Vesterinen also echoed what Seto noted about players tending to stick close to home even with location-aware gaming titles. “People play location-based games, just as other mobile games, mostly at homes and offices, but that does not mean location is not very relevant in the game,” he said. “Actually the opposite is true. Where one lives and works are very important to people and build into part of one’s identity.”

With $2.5 million in funding and what Vesterinen calls a “comfortable revenue stream” from Shadow Cities, the company is looking to expand beyond the 40 countries where it’s currently available, and is also working on a second Grey Area game which Vesterinen said “will again redefine what is possible in mobile gaming.”
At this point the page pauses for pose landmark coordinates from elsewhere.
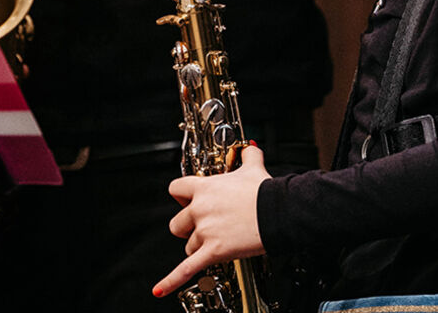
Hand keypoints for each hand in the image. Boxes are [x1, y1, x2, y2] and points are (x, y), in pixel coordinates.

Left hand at [153, 144, 269, 298]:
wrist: (277, 212)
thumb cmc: (264, 193)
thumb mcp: (253, 168)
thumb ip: (248, 155)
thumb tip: (250, 148)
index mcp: (204, 189)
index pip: (176, 189)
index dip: (182, 196)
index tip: (189, 199)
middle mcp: (200, 209)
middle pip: (177, 222)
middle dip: (189, 227)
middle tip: (205, 225)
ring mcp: (205, 231)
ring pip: (188, 245)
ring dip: (198, 246)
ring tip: (216, 242)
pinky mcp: (213, 251)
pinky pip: (187, 269)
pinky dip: (172, 280)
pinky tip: (160, 289)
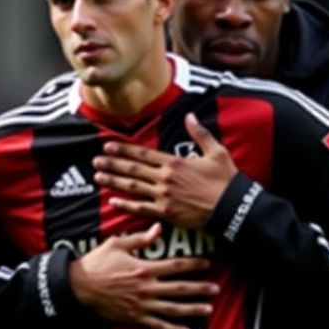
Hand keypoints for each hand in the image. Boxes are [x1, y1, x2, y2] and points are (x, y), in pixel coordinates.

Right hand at [69, 222, 218, 328]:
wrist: (79, 286)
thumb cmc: (97, 262)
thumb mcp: (117, 244)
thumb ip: (140, 238)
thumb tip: (159, 228)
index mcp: (144, 268)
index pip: (176, 266)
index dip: (194, 264)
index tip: (208, 263)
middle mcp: (147, 287)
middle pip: (180, 288)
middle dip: (200, 288)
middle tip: (217, 289)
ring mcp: (142, 304)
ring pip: (173, 308)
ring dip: (192, 309)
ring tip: (208, 310)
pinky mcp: (134, 316)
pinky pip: (157, 325)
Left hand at [93, 113, 236, 228]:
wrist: (232, 207)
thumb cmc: (225, 180)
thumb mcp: (216, 151)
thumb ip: (200, 133)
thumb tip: (190, 115)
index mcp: (174, 162)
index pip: (142, 154)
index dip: (123, 150)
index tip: (108, 146)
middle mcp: (165, 178)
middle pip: (132, 170)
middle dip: (112, 165)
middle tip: (96, 162)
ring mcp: (163, 196)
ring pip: (132, 188)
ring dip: (113, 182)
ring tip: (98, 178)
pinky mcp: (166, 213)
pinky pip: (141, 208)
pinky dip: (126, 205)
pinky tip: (113, 201)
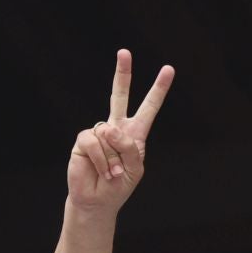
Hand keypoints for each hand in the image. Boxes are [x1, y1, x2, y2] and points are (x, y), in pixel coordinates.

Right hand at [66, 48, 174, 215]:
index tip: (168, 70)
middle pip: (118, 96)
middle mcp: (115, 128)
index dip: (158, 90)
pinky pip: (94, 142)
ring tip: (113, 173)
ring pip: (109, 133)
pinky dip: (101, 159)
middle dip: (122, 73)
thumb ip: (129, 147)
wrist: (97, 200)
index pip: (148, 108)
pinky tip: (102, 170)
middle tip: (124, 52)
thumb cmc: (119, 186)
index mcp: (134, 133)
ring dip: (113, 158)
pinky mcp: (83, 140)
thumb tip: (109, 128)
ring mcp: (98, 132)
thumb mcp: (135, 169)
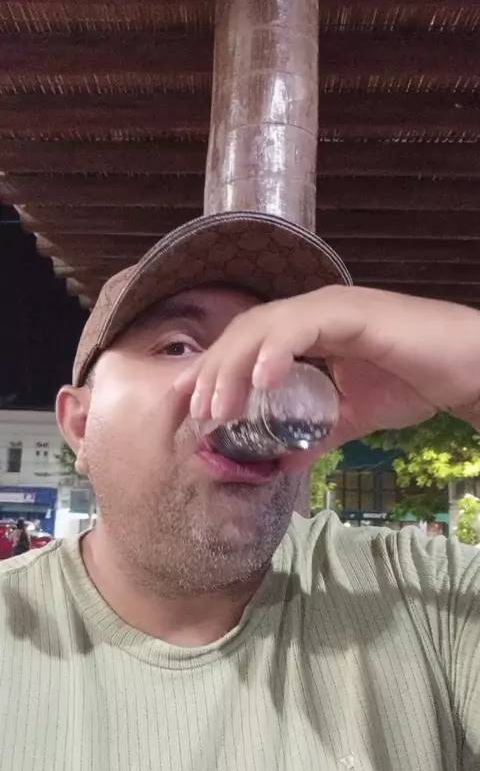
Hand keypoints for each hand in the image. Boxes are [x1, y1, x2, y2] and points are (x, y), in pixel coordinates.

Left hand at [174, 286, 479, 470]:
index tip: (190, 408)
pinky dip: (277, 351)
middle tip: (198, 414)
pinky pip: (302, 325)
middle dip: (213, 372)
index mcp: (304, 330)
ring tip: (220, 406)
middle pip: (242, 333)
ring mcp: (329, 307)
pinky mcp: (351, 311)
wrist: (465, 369)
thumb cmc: (411, 382)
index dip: (213, 372)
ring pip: (262, 326)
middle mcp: (309, 312)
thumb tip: (279, 463)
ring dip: (234, 366)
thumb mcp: (350, 418)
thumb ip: (313, 435)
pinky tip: (263, 381)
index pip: (244, 345)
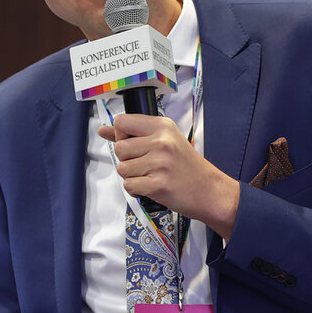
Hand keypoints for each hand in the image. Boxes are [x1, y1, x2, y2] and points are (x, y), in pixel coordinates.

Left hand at [98, 113, 239, 238]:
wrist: (208, 190)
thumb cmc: (186, 166)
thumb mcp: (165, 140)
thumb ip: (132, 134)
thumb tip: (103, 130)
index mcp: (162, 126)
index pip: (122, 122)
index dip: (121, 135)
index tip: (134, 144)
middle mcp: (161, 142)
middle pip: (119, 148)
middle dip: (128, 159)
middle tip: (146, 164)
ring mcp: (159, 163)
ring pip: (122, 169)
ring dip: (132, 176)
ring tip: (150, 176)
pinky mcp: (157, 185)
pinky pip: (129, 185)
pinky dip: (136, 189)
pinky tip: (150, 187)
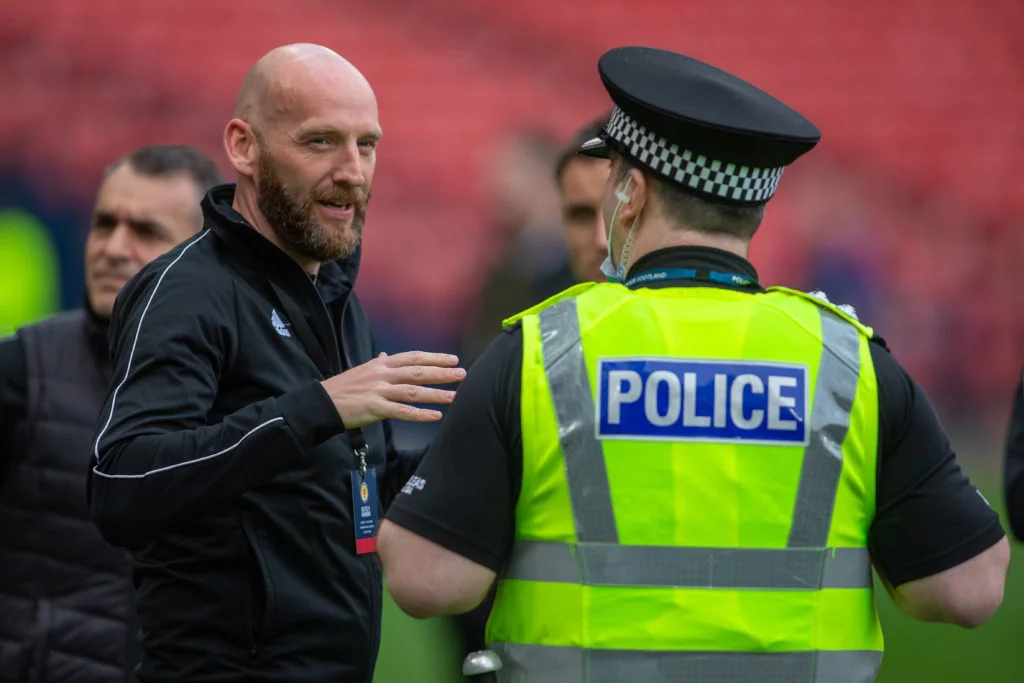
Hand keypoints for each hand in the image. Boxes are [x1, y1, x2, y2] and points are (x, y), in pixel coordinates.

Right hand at [321, 351, 465, 428]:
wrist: (322, 402)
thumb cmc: (343, 388)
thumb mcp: (362, 370)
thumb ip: (378, 364)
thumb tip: (386, 356)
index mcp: (381, 364)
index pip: (412, 357)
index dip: (434, 358)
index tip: (452, 359)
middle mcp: (382, 374)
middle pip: (417, 371)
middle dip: (441, 372)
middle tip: (462, 374)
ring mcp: (379, 391)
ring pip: (413, 391)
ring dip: (436, 393)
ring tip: (454, 396)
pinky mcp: (375, 408)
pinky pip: (402, 411)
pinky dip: (420, 414)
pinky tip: (435, 416)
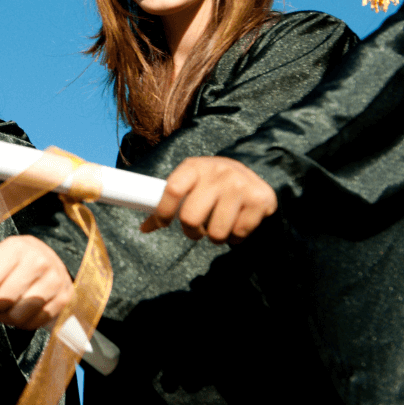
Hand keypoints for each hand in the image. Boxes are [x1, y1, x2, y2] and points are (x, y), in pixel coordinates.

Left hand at [0, 235, 73, 329]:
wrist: (50, 259)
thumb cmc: (14, 260)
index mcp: (17, 247)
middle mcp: (38, 261)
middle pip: (1, 299)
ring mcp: (54, 281)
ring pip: (17, 315)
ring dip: (4, 316)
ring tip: (4, 307)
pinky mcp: (63, 298)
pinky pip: (34, 323)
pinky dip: (22, 323)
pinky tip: (20, 311)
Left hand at [140, 156, 277, 242]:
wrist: (256, 175)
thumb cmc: (214, 184)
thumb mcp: (191, 183)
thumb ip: (170, 202)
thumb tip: (143, 228)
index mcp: (195, 166)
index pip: (172, 189)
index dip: (162, 211)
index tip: (162, 223)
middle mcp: (218, 172)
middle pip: (190, 218)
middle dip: (191, 232)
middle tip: (197, 230)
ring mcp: (240, 185)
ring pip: (216, 232)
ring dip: (215, 237)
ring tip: (219, 226)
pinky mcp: (259, 200)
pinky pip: (238, 235)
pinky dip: (235, 238)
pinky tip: (237, 224)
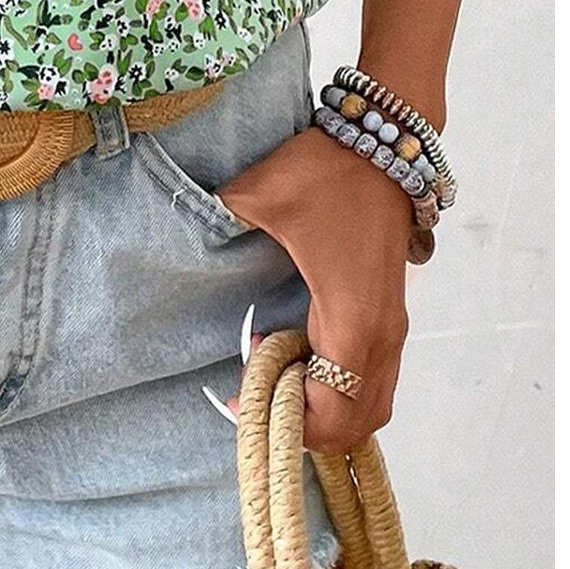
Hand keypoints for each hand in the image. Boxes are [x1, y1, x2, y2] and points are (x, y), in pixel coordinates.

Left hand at [219, 127, 411, 453]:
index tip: (243, 398)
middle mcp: (381, 335)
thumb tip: (177, 228)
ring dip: (328, 407)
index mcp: (352, 319)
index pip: (334, 412)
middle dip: (308, 426)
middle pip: (358, 423)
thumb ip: (215, 219)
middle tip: (259, 394)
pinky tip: (298, 348)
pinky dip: (342, 385)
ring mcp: (392, 326)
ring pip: (372, 404)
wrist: (382, 141)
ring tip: (279, 374)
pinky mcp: (390, 312)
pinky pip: (374, 376)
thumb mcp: (259, 194)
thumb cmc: (325, 171)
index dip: (288, 421)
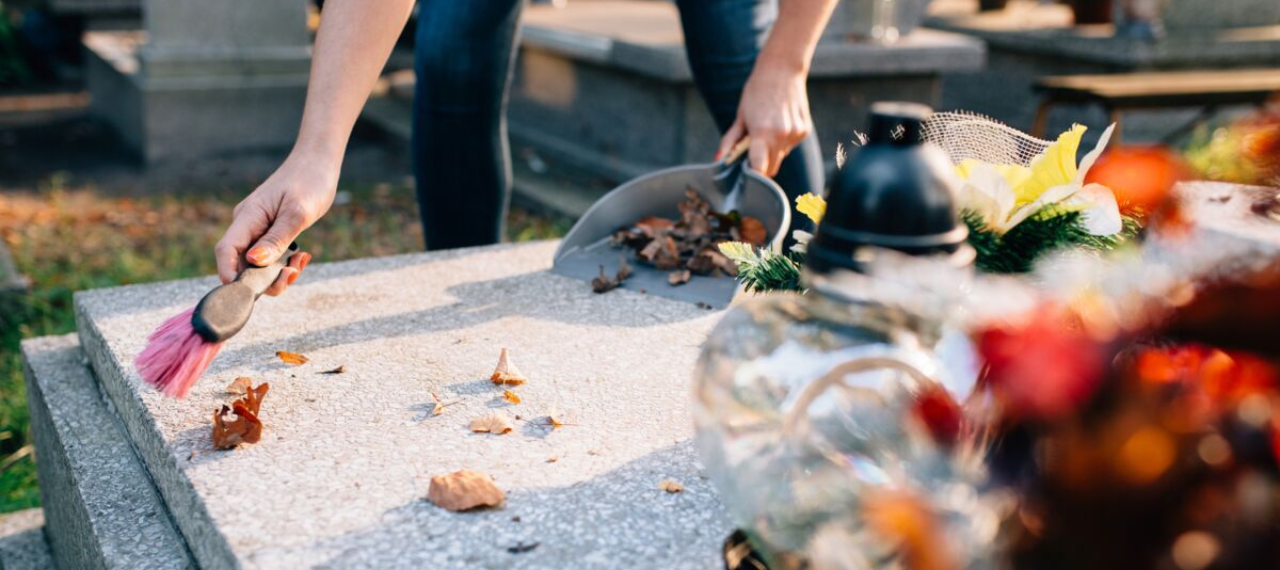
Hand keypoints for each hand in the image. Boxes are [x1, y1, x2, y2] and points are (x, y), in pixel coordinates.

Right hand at [214, 152, 337, 295]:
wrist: (319, 162)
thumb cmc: (310, 181)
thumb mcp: (297, 213)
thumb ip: (277, 239)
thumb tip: (253, 262)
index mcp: (248, 217)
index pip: (227, 250)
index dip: (229, 274)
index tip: (242, 293)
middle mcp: (248, 224)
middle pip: (242, 263)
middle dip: (264, 278)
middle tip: (291, 275)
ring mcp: (258, 229)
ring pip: (258, 264)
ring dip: (279, 272)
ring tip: (301, 262)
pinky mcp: (270, 232)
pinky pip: (271, 256)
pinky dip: (285, 263)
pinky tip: (302, 257)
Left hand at [716, 67, 812, 177]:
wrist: (782, 69)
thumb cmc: (756, 92)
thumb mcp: (740, 116)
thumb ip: (730, 141)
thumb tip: (718, 159)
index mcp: (762, 133)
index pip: (760, 170)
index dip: (753, 175)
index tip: (746, 173)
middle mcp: (782, 136)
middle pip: (771, 168)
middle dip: (761, 164)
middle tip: (753, 147)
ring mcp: (795, 134)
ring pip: (781, 157)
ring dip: (773, 151)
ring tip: (768, 127)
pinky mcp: (804, 130)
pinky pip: (790, 146)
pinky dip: (784, 141)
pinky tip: (780, 122)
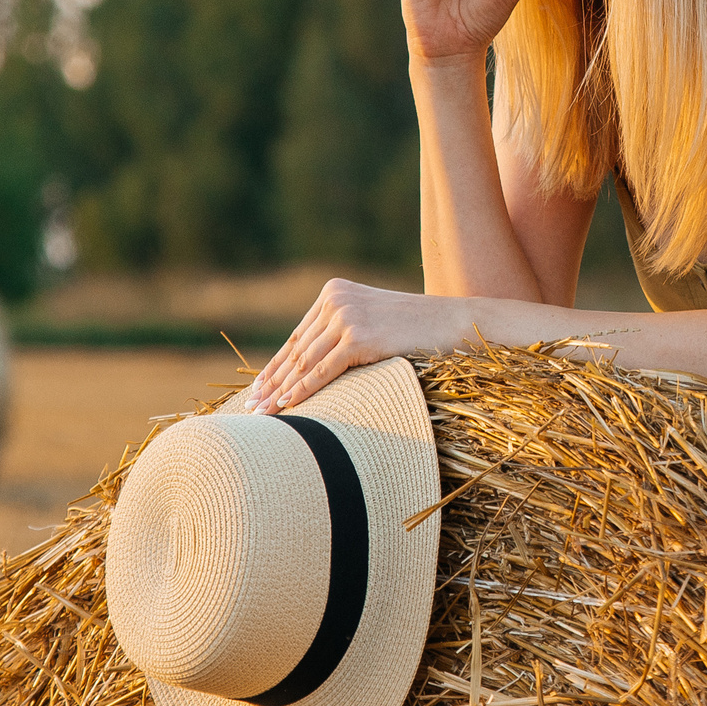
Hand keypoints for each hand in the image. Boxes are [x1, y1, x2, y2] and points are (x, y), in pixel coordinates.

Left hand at [240, 280, 465, 413]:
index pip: (298, 336)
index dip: (275, 365)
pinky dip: (304, 390)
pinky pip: (324, 370)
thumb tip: (309, 366)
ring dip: (281, 391)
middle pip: (296, 350)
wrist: (454, 323)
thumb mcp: (372, 321)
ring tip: (264, 414)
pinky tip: (289, 406)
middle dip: (272, 382)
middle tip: (252, 408)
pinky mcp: (360, 337)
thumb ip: (341, 332)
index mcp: (335, 291)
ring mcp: (348, 316)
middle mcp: (336, 299)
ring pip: (305, 362)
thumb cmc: (416, 329)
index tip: (258, 388)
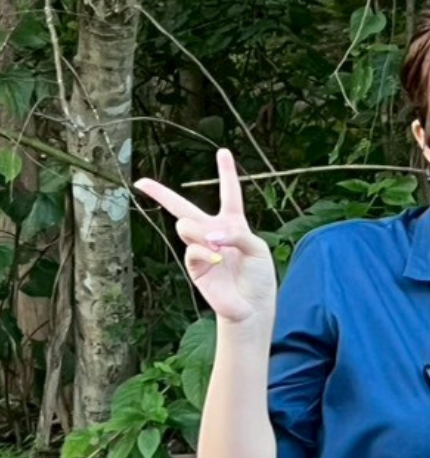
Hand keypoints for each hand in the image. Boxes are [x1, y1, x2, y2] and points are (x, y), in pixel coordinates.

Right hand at [135, 149, 275, 325]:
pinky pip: (192, 248)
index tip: (222, 151)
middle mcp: (213, 232)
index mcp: (233, 223)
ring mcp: (201, 248)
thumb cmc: (259, 276)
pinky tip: (218, 260)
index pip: (229, 194)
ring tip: (215, 245)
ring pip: (186, 225)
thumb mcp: (258, 249)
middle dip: (161, 193)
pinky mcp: (194, 265)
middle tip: (141, 182)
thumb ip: (236, 235)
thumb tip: (209, 234)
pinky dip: (206, 252)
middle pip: (184, 207)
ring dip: (199, 231)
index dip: (226, 173)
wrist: (251, 305)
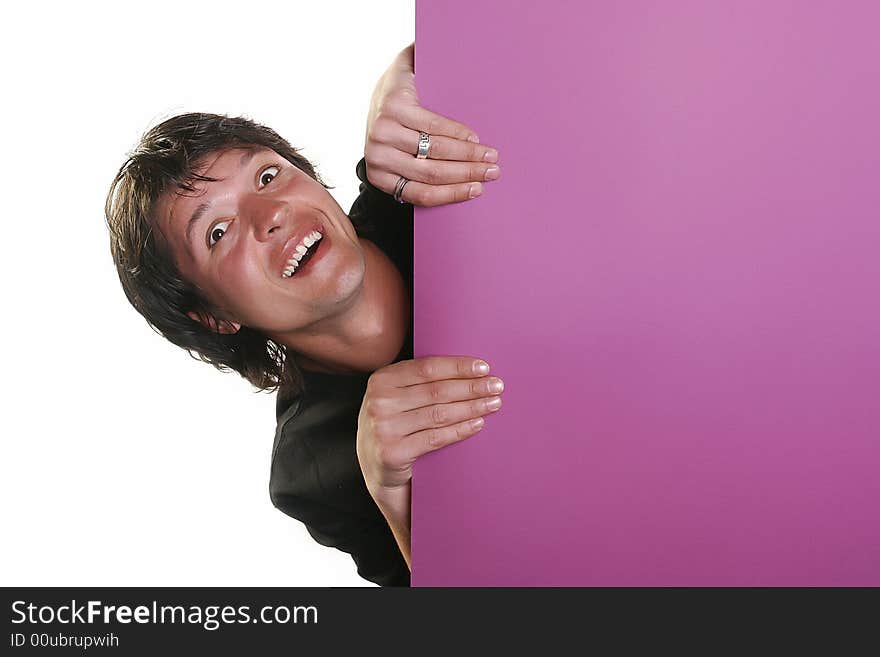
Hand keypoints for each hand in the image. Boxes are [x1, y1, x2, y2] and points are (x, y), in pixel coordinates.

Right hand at [356, 356, 504, 563]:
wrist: (376, 469)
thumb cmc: (394, 426)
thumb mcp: (395, 397)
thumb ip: (418, 382)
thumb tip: (468, 369)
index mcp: (381, 380)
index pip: (426, 368)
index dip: (457, 367)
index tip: (483, 368)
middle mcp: (379, 402)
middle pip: (436, 390)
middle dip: (471, 387)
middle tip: (496, 386)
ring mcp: (384, 428)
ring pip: (439, 413)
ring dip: (471, 407)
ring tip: (493, 404)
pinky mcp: (393, 452)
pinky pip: (436, 438)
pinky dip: (460, 430)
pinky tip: (478, 423)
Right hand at [364, 43, 501, 206]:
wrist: (370, 116)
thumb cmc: (400, 91)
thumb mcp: (408, 67)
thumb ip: (424, 54)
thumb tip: (448, 37)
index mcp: (392, 104)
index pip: (433, 126)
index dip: (460, 137)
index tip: (481, 141)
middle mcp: (381, 134)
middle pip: (435, 154)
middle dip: (470, 160)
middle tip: (494, 162)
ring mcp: (378, 160)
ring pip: (429, 177)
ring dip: (463, 180)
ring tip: (486, 177)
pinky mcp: (380, 180)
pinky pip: (418, 195)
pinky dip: (446, 196)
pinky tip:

One last company we spoke to is taking a different approach, by applying gaming mechanics in a much broader way. Quest.li is a new Russian startup which recently opened offices in San Francisco that aims to make a game out of virtually anything, via both mobile apps for iOS and Android and a browser-based client. Anyone can post a quest to Quest.li, which could be something as simple as answering a single trivia question, or as elaborate as sending people on a multi-stage scavenger hunt through a specific city or neighborhood.

“We do bring gaming mechanics into the real world, but it’s a result of developing interactions in the real world,” CEO and co-founder Danil Kozyatnikov said in an interview. “[Gaming just happens to be] the easiest and the most fun way to do that right now.” He said that what Quest.li is really about is creating “adventures” for groups of friends.

One important aspect of how those adventures work brings to mind the simple concept of a shared office pool. “You can play quests alone, or with other people. If you play with others, everyone gets the quest at the same time, and the first to complete the goal wins,” Kozyatnikov told me. “People can actually chip in real money at the beginning, so a quest might require players to chip in $10 to join. When they do so, at the end of a quest the person who wins gets 70 percent of the total, and creators of the quests get an and additional 15 percent.” Kozyatnikov said it’s a little like eBay, in that people who come up with good products (e.g., quests) stand to reap greater rewards through that 15 percent take they get when other players buy in to their game. Quest.li makes revenue by taking the remaining cut.

Because a lot of Quest.li’s quests involve going to real-world locations to uncover clues or answers, it makes sense to think of it like geocaching, but more competitive and with higher stakes. Even aside from that aspect, however, Quest.li holds a lot of appeal as a direct marketing tool for brands. Businesses could create quests that encourage players to learn more about their products and offerings, for instance, and then answer questions in exchange for rewards.

The same technology that enables the games listed above to take advantage of location information also has its downsides, however, including how much data it uses, which can end up causing big bills for users. Figuring out more efficient ways to handle data will be a priority both for game developers and for handset makers, and the motivation is definitely there to find alternate ways of offloading data costs for end-users.

Games that incorporate social, local and mobile features are only just beginning to emerge, and there’s already an interesting mix of approaches from companies trying to win big in that space. No Instagram-style juggernaut has yet to emerge, however, but as the technologies required for these experiences to work properly continue to be more widely used thanks to the rise of smartphone ownership, the likelihood of someone hitting it really big in this new frontier of gaming grows.